Well a few months down the lane my MIL gets another notice, a visit by a collection agent and a visit by a guy who completes eviction process (jafti, for those new to this word). I talk to my cousin and he says he can not help and asks me to talk my friend. I call him and he literally threatens me. Yes, you read it right. Threaten. He tells me that this is all nothing new to him and he knows how to get out of this without paying and that my MIL will be pulled to the court and hence I need to pay up the whole due. He also adds that he is not talking to me for "my face", but for my MIL's face. (un moonjikkaga pesala da, un mamiyar moonjikkathan pesuren). Well, that is really cool, is it not.

Now I am running from pillar to post to get this sorted. Everyone I know tells me that I will end up paying the debt since it is my mistake (MIL's) of signing the surety. But with all the interest that has accumulated so far, it comes close to 4.5 Lakhs.

Now tell me.
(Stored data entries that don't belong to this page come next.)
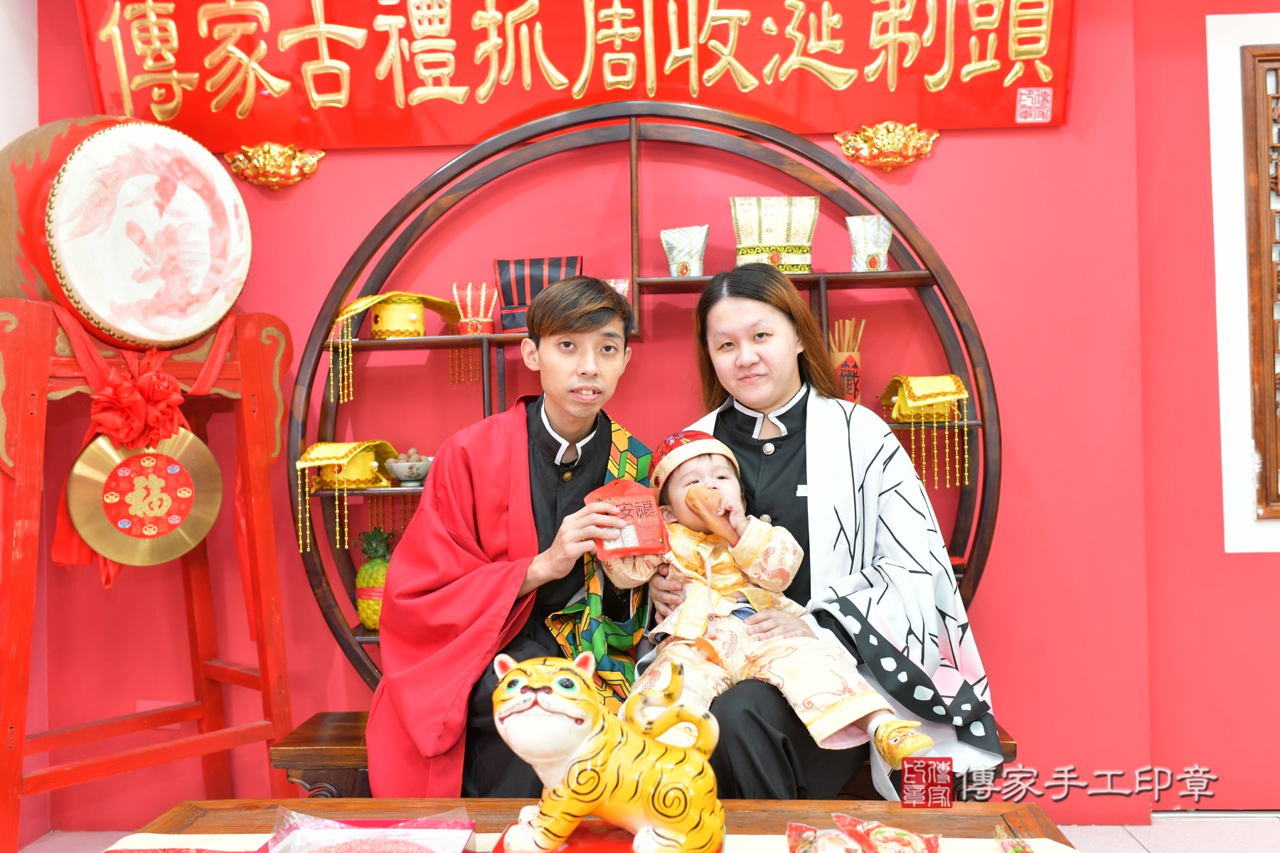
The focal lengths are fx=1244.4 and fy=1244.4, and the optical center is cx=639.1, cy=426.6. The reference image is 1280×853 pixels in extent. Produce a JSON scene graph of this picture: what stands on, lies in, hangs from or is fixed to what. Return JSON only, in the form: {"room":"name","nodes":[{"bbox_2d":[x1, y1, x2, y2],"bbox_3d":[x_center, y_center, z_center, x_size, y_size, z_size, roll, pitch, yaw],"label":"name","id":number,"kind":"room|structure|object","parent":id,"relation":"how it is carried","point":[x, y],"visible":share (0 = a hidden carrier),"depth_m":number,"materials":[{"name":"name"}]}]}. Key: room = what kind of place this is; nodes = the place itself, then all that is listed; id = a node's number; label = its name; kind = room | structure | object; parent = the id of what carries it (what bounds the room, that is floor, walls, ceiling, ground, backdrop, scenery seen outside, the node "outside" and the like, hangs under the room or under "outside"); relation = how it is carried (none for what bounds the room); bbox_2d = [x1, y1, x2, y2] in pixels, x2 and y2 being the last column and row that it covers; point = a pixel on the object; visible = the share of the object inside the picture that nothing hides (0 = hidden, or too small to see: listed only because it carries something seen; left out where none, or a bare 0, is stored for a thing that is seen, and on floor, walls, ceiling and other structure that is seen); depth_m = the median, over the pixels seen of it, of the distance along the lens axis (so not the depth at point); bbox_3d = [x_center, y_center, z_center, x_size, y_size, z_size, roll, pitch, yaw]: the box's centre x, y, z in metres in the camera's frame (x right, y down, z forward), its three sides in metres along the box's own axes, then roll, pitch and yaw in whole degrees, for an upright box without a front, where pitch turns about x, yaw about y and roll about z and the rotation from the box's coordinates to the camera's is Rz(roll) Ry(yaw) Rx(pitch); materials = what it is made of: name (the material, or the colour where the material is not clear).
{"room":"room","nodes":[
{"label":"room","id":0,"kind":"room"},
{"bbox_2d":[12,813,1279,852],"bbox_3d":[0.334,1.083,1.660,5.540,0.102,3.991,-1,0,3],"label":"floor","id":1,"kind":"structure","parent":0,"point":[1123,844],"depth_m":3.17,"materials":[{"name":"tile"}]},
{"bbox_2d":[0,297,300,849],"bbox_3d":[-1.170,0.380,2.884,0.547,1.324,0.702,-1,0,40],"label":"drum stand","id":2,"kind":"object","parent":1,"relation":"on","point":[20,752],"visible":0.89,"depth_m":2.88,"materials":[{"name":"red wood"}]},
{"bbox_2d":[0,114,251,350],"bbox_3d":[-1.259,-0.459,2.966,0.493,0.579,0.558,-1,0,35],"label":"drum","id":3,"kind":"object","parent":2,"relation":"on","point":[101,309],"visible":0.96,"depth_m":2.79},
{"bbox_2d":[88,356,186,451],"bbox_3d":[-1.190,-0.050,2.952,0.197,0.232,0.165,-1,0,3],"label":"red bow","id":4,"kind":"object","parent":2,"relation":"attached to","point":[141,409],"visible":0.93,"depth_m":2.93,"materials":[{"name":"red fabric"}]},
{"bbox_2d":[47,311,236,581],"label":"gong","id":5,"kind":"object","parent":2,"relation":"hanging from","point":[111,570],"visible":0.49,"depth_m":2.93,"materials":[{"name":"gold metal"}]},
{"bbox_2d":[91,797,1078,852],"bbox_3d":[-0.068,0.818,1.623,1.405,0.442,0.870,-1,0,3],"label":"wooden table","id":6,"kind":"object","parent":1,"relation":"on","point":[830,809],"visible":0.68,"depth_m":1.90,"materials":[{"name":"brown wood"}]},
{"bbox_2d":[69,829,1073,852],"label":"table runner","id":7,"kind":"object","parent":6,"relation":"on","point":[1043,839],"visible":0.5,"depth_m":1.77,"materials":[{"name":"fabric"}]},
{"bbox_2d":[258,811,477,852],"bbox_3d":[-0.372,0.576,1.693,0.278,0.054,0.260,-1,0,3],"label":"plastic package","id":8,"kind":"object","parent":7,"relation":"on","point":[364,839],"visible":0.99,"depth_m":1.74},
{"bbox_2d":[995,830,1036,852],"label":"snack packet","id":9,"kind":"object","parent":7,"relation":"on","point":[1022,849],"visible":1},
{"bbox_2d":[487,647,728,852],"bbox_3d":[-0.036,0.428,1.647,0.328,0.269,0.248,-1,0,3],"label":"tiger figurine","id":10,"kind":"object","parent":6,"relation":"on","point":[530,683],"visible":0.98,"depth_m":1.58,"materials":[{"name":"ceramic"}]},
{"bbox_2d":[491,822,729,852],"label":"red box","id":11,"kind":"object","parent":6,"relation":"on","point":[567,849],"visible":0.43,"depth_m":1.66,"materials":[{"name":"red"}]},
{"bbox_2d":[780,812,943,852],"bbox_3d":[0.299,0.555,1.646,0.220,0.071,0.171,-1,0,3],"label":"snack packet","id":12,"kind":"object","parent":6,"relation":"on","point":[902,834],"visible":0.99,"depth_m":1.65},
{"bbox_2d":[285,107,994,693],"bbox_3d":[0.000,0.055,3.107,1.727,1.637,0.314,-1,0,3],"label":"arched shelf","id":13,"kind":"object","parent":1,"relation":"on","point":[632,279],"visible":0.66,"depth_m":3.09,"materials":[{"name":"brown wood"}]},
{"bbox_2d":[296,439,396,552],"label":"hat","id":14,"kind":"object","parent":13,"relation":"on","point":[369,456],"visible":0.97,"depth_m":3.05,"materials":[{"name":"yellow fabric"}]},
{"bbox_2d":[353,526,393,631],"bbox_3d":[-0.658,0.388,3.150,0.137,0.274,0.135,-1,0,3],"label":"pineapple","id":15,"kind":"object","parent":13,"relation":"on","point":[362,605],"visible":0.7,"depth_m":3.11,"materials":[{"name":"green food"}]},
{"bbox_2d":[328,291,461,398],"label":"hat","id":16,"kind":"object","parent":13,"relation":"on","point":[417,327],"visible":0.97,"depth_m":3.09,"materials":[{"name":"fabric"}]},
{"bbox_2d":[384,448,433,485],"bbox_3d":[-0.571,0.101,3.119,0.133,0.087,0.134,-1,0,-8],"label":"bowl","id":17,"kind":"object","parent":13,"relation":"on","point":[399,473],"visible":0.98,"depth_m":3.08,"materials":[{"name":"ceramic"}]},
{"bbox_2d":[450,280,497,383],"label":"ornament","id":18,"kind":"object","parent":13,"relation":"on","point":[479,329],"visible":0.98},
{"bbox_2d":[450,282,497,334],"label":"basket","id":19,"kind":"object","parent":13,"relation":"on","point":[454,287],"visible":0.98,"depth_m":3.09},
{"bbox_2d":[494,256,582,330],"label":"hat","id":20,"kind":"object","parent":13,"relation":"on","point":[504,279],"visible":0.7,"depth_m":3.12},
{"bbox_2d":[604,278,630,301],"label":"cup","id":21,"kind":"object","parent":13,"relation":"on","point":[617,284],"visible":0.22,"depth_m":3.09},
{"bbox_2d":[659,224,709,276],"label":"hat","id":22,"kind":"object","parent":13,"relation":"on","point":[680,247],"visible":0.98,"depth_m":3.09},
{"bbox_2d":[730,196,818,270],"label":"hat","id":23,"kind":"object","parent":13,"relation":"on","point":[780,237],"visible":0.89,"depth_m":3.10,"materials":[{"name":"fabric"}]},
{"bbox_2d":[829,318,865,402],"bbox_3d":[0.519,-0.156,3.138,0.092,0.231,0.088,-1,0,3],"label":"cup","id":24,"kind":"object","parent":13,"relation":"on","point":[848,367],"visible":0.79,"depth_m":3.11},
{"bbox_2d":[845,214,891,271],"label":"hat","id":25,"kind":"object","parent":13,"relation":"on","point":[872,247],"visible":0.96,"depth_m":3.07,"materials":[{"name":"white fabric"}]},
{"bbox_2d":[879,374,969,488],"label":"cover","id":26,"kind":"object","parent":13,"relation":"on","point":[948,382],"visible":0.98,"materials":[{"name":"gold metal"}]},
{"bbox_2d":[259,711,1026,794],"bbox_3d":[0.015,0.877,2.767,1.598,0.376,0.398,-1,0,3],"label":"wooden bench","id":27,"kind":"object","parent":1,"relation":"on","point":[1008,744],"visible":0.11,"depth_m":2.67,"materials":[{"name":"brown wood"}]},
{"bbox_2d":[364,275,652,798],"bbox_3d":[-0.246,0.292,2.658,0.590,1.177,0.690,-1,0,3],"label":"man","id":28,"kind":"object","parent":27,"relation":"on","point":[599,317],"visible":0.88,"depth_m":2.53},
{"bbox_2d":[589,480,668,558],"bbox_3d":[-0.026,0.192,2.501,0.153,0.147,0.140,-1,0,-11],"label":"red envelope","id":29,"kind":"object","parent":28,"relation":"in","point":[645,508],"visible":0.94,"depth_m":2.47,"materials":[{"name":"red paper"}]},
{"bbox_2d":[644,264,1006,803],"bbox_3d":[0.372,0.222,2.632,0.577,1.112,0.804,-1,0,-11],"label":"woman","id":30,"kind":"object","parent":27,"relation":"on","point":[739,309],"visible":0.75,"depth_m":2.49},
{"bbox_2d":[599,427,928,766],"bbox_3d":[0.196,0.340,2.387,0.465,0.638,0.555,-1,0,-20],"label":"baby","id":31,"kind":"object","parent":30,"relation":"in","point":[680,550],"visible":0.7,"depth_m":2.37},
{"bbox_2d":[683,484,740,543],"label":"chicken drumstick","id":32,"kind":"object","parent":31,"relation":"in","point":[700,508],"visible":0.93,"depth_m":2.41,"materials":[{"name":"food"}]},
{"bbox_2d":[14,0,1279,825],"bbox_3d":[-0.196,-0.287,3.363,3.492,2.726,0.198,-1,0,3],"label":"wall","id":33,"kind":"structure","parent":0,"point":[71,28],"depth_m":3.30,"materials":[{"name":"red paint"}]},
{"bbox_2d":[223,141,324,190],"bbox_3d":[-0.999,-0.710,3.384,0.283,0.137,0.095,-1,0,3],"label":"ornament","id":34,"kind":"object","parent":33,"relation":"attached to","point":[289,173],"visible":0.95,"depth_m":3.39,"materials":[{"name":"gold"}]},
{"bbox_2d":[72,0,1080,155],"bbox_3d":[-0.148,-1.072,3.260,2.533,0.677,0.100,-1,0,3],"label":"red banner","id":35,"kind":"object","parent":33,"relation":"attached to","point":[1030,83],"visible":0.93,"depth_m":3.24,"materials":[{"name":"red"}]},
{"bbox_2d":[834,120,940,171],"bbox_3d":[0.666,-0.750,3.318,0.293,0.134,0.092,-1,0,3],"label":"ornament","id":36,"kind":"object","parent":33,"relation":"attached to","point":[910,150],"visible":0.95,"depth_m":3.32,"materials":[{"name":"gold"}]},
{"bbox_2d":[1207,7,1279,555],"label":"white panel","id":37,"kind":"structure","parent":33,"relation":"attached to","point":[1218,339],"depth_m":3.21,"materials":[{"name":"white paint"}]},
{"bbox_2d":[1239,39,1279,523],"bbox_3d":[1.998,-0.389,3.250,0.814,1.331,0.146,-1,0,3],"label":"lattice window","id":38,"kind":"object","parent":33,"relation":"attached to","point":[1278,242],"visible":0.99,"depth_m":3.28,"materials":[{"name":"brown wood"}]}
]}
Is this not a costly lesson in friendship.? Is this not a costly lesson for being nice.? Is this not a costly lesson for trusting that friends wont screw you up.? Is this not a costly lesson for believing that your cousin will think for a minute before deciding how you came to know about things others claim that you know.? Is it not a costly lesson to understand that people close to you are actually scheming day and night to screw you up.?

Needed some place to share my frustration and what better way to write it out. Now I feel a little better.